Arkanian made a sound, somewhere between a whimper and a howl. He didn't plan it; he didn't understand it. Like a wolf baying at the moon, he only knew that the sound was in him and had to come out.

"But you couldn't kill him," she said. "Because you're not such a fool as to think you can hide from the truth by killing the messenger."

"We're here," said the doctor. "And I can't believe you're reassuring the one who beat your brother like this."

"Oh, didn't you know?" said Valentine. "This is Ender the Xenocide. He deserves whatever anyone does to him."

"Nobody deserves this," the doctor said.

"How can I undo this," said Arkanian. And this time he did not mean Ender's injuries.

"You can't," said Valentine. "And it was already there, it was inherent in that book, The Hive Queen. If you hadn't said it, somebody else would have.

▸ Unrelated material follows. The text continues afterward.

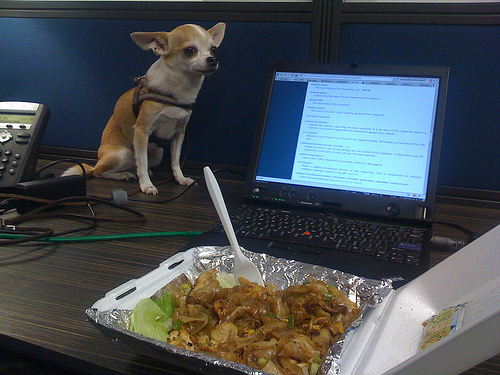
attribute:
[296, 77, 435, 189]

As soon as the human race understood that it was a tragedy to destroy the hive queens, we had to find someone to blame for it, so that the rest of us could be absolved. It would have happened without you."

"But it didn't happen without me. I have to tell the truth — I have to admit what I was.»

"No you don't," she said. "You have to live your life. Yours. And Ender will live his."

"And what about you?" asked the doctor, sounding even more cynical than before.

"Oh, I'll live Ender's life, too. It's so much more interesting than my own."